Café Evolve in the main street of Bega, serves coffee and hearty meals, opening up at the cock’s crow most mornings for locals out, about and on the town.
Serving Wild Rye’s locally roasted coffee, using Tilba Milk and an abundance of seasonal produce, the busy café spills over into Candelo Books next door and hums and bustles with town activity and catch ups.
The specials board changes frequently and on closer inspection, you start to notice something taking place on a deeper level. Much of the produce featured comes from the owners’ home garden and nearly everything is made from scratch under the oversight or at the hands of Peter Haggar and Anna Leamon.
On further investigation, I learn that, this duo are far from being satisfied with the long hours, red tape, staff issues, admin, tax reporting, ordering, legislation and general requirements of running a food business, and has decided to develop Café Evolve into a ‘planet friendly’ café as well.
Firm believers in doing their bit to address climate change, Peter and Anna have created a waste cycle, whereby they compost all of the café’s soft papers and napkins, take away coffee cups and lids, food waste, eggshells, and coffee grinds through their chickens, worm farms and garden.
With the rich fertiliser and soil created by their hard-working worms and fowl, they then grow much of their herbs, leaves, fruit, and vegetables for the menu.
The only single-use plastic they currently have in the business is that of the bottled water they sell, which they are working towards removing.
When slated refurbishment takes place later in the year, a water fountain will be installed in the front of the café, and glass bottles available for purchase, and of course re-use by customers.
Admirably, the Evolve team is attempting to convert to ‘stand-alone solar’, and also stop using gas, both are a huge challenge given the temperature requirements for heating and chilling in food businesses.
Peter Haggar’s passion about climate change is why he and his family moved back to the Bega Valley 13 years ago.
“We can make a difference here. It’s easy to be negative given the current political climate, but we can create local pockets of biodiversity and change,” he says.
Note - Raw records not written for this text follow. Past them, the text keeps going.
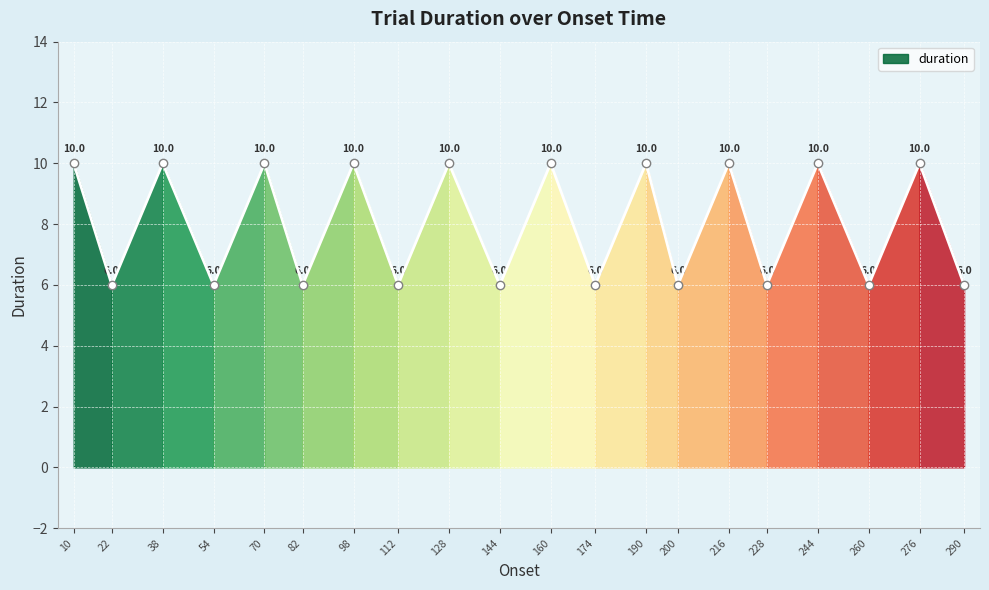

Reading left to right, transcribe all the data shown in this chart.

10.0=10	22.0=6	38.0=10	54.0=6	70.0=10	82.0=6	98.0=10	112.0=6	128.0=10	144.0=6	160.0=10	174.0=6	190.0=10	200.0=6	216.0=10	228.0=6	244.0=10	260.0=6	276.0=10	290.0=6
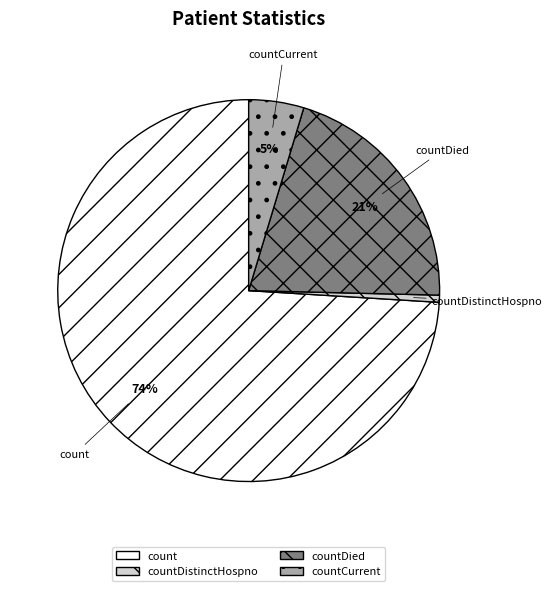

To the nearest percent, what is the difference between the countDistinctHospno and countDied slice percentages?

20%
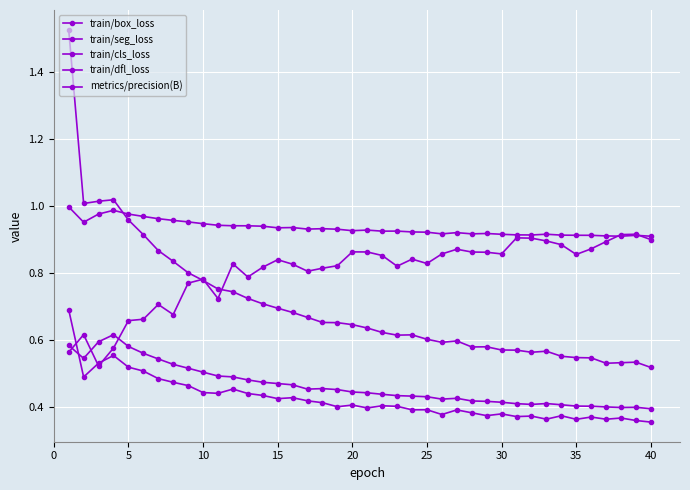

Count the number of categories in the chart.

40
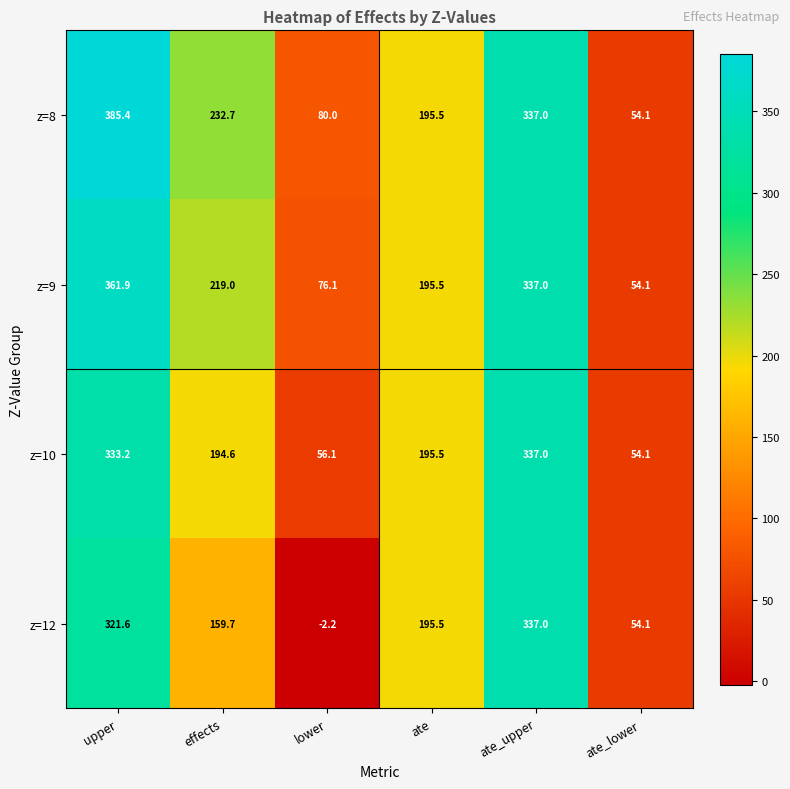

True or false: z=8 has a value of 90.6 at ate_lower.

False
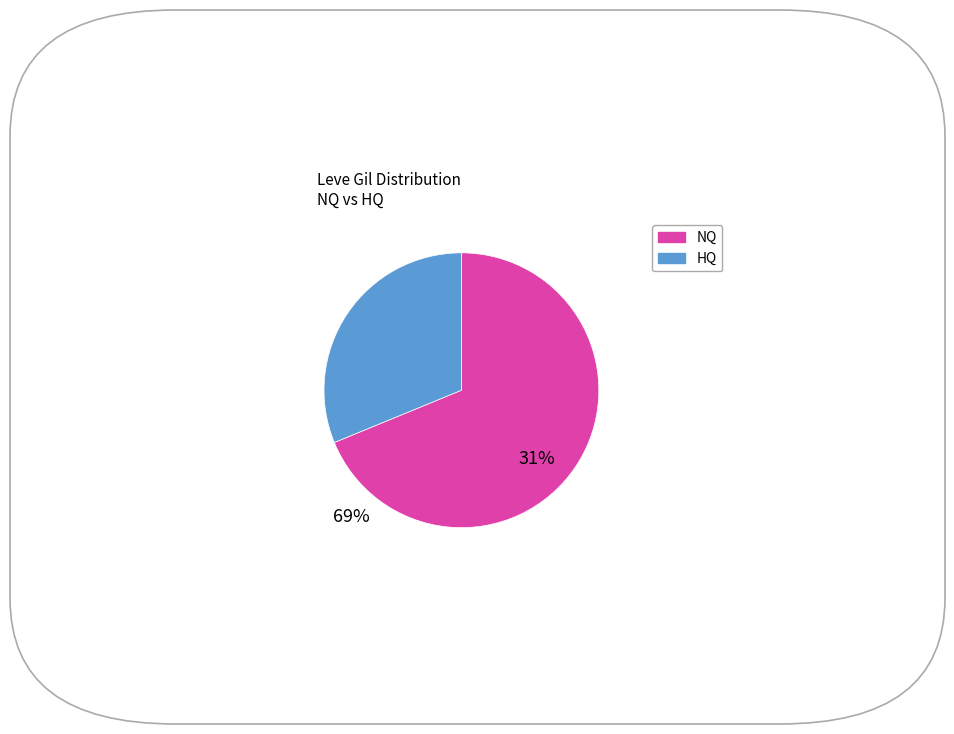

Is there a majority slice in this chart?

Yes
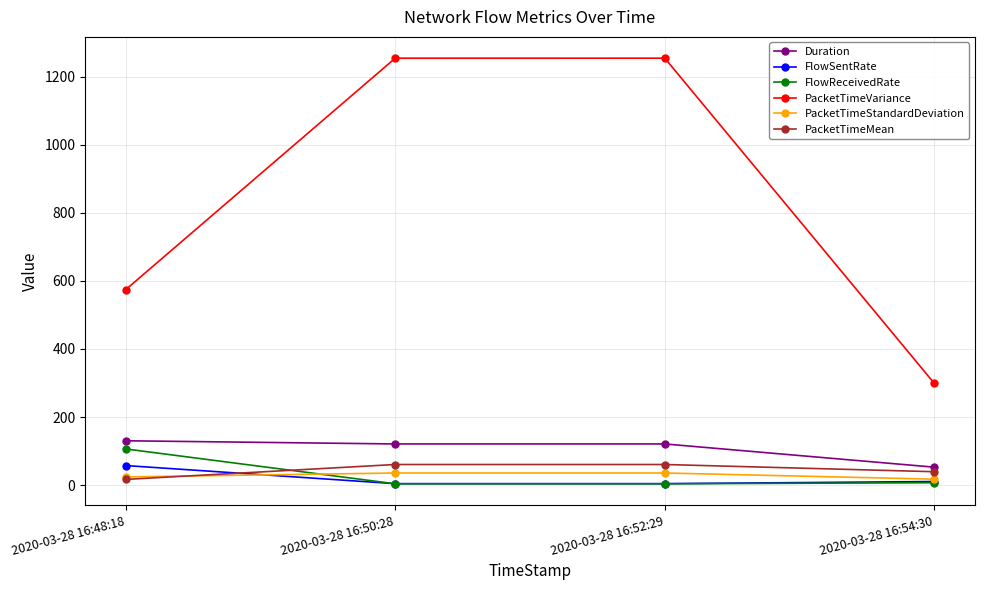

What is the label of the 1st point from the right?

2020-03-28 16:54:30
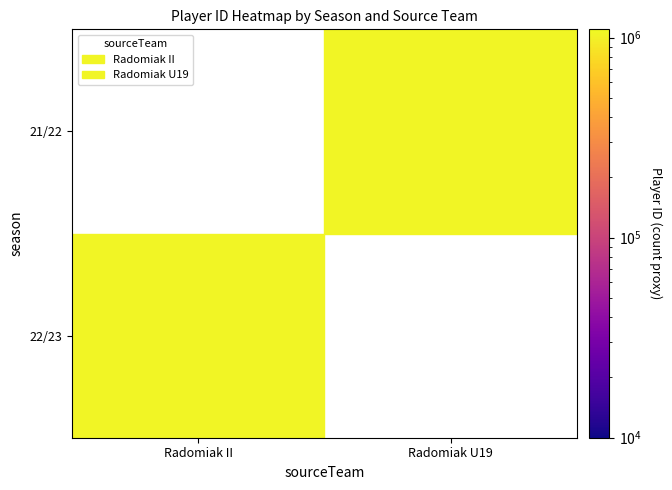

The value of Radomiak U19 at 21/22 is 1512817. True or false?

False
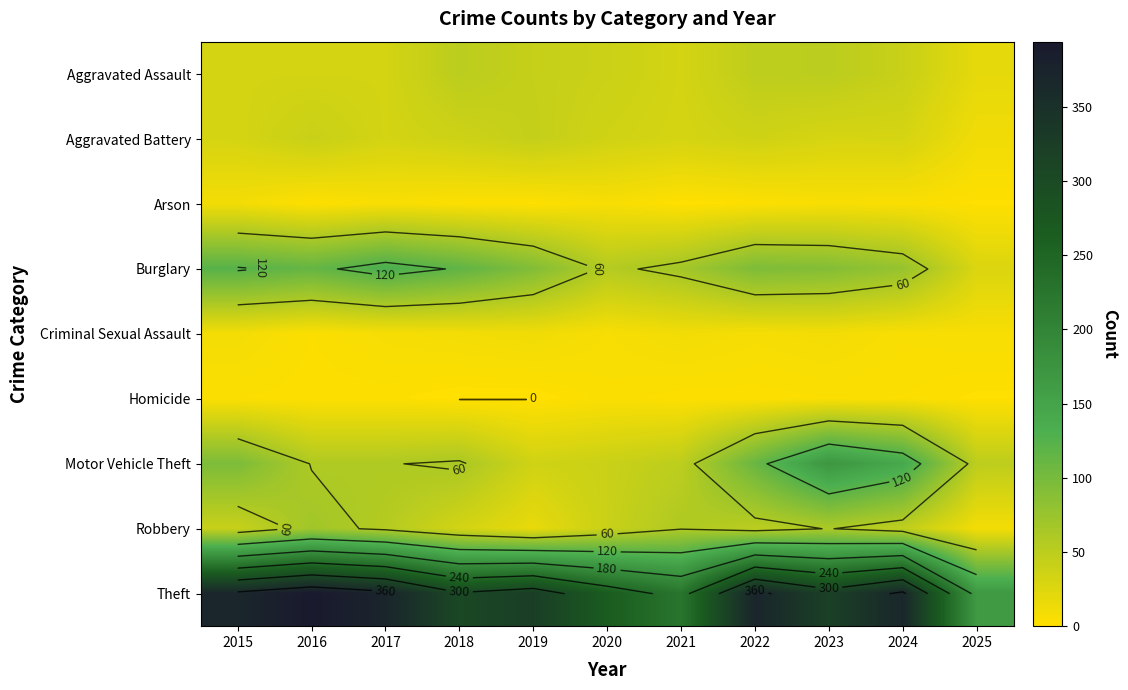

At how many categories does at least one series exceed 280?

8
Not every café in the Bega Valley has the advantage of a working team of chickens, worms and garden beds, however many are reducing their land-fill output where possible.
Joley Vidau, Acting Head of Waste Services at Bega Valley Shire Council explains, “currently our bins are emptied and taken to the Central Waste Facility in Wolumla.”
“This landfill facility was originally designed to last for forty years. At the current fill rate, it won’t last twenty years. This means we need to raise money to create a new facility sooner than we expected, or budgeted for,” she says.
“We have our ‘business brag’ on Mondays which promotes the behaviours we want to see and we’re embarking on a six month trial of FOGO bins for business to tease out any issues.”
The trial is taking place with businesses in Bermagui and includes cafés, such as Eastwood’s Deli & Cooking School, the Gelati Clinic, Boneless Vegetarian, Red Rock Café, Guluga Organics, Bermagui Country Club and others.
Sprout Café in Eden deals with food scraps and coffee grounds by channeling them to local chickens and gardeners.
One of the gardeners returns the favour by providing produce for the café to use. Sprout, like many in the Bega Valley, uses compostable take away cups, brown paper packaging, bamboo utensils, and paper straws – but only if requested.
“And we take our soft plastics up to the bins at Coles Supermarket every day,” says Sprout owner Karen Lott.
“We can all help divert waste from landfill, by sorting and sending it to the right place,” Ms Vidau says.
“We know people do want change, and we’re here to support people.
“Five years ago there was a very different climate. Now the community is better informed and is seeking leadership and looking to Council and now we have the FOGO collection to most local households.
“We will also soon be visiting every business in the Bega Valley to help owners and managers overcome any barriers to waste reduction,” she says.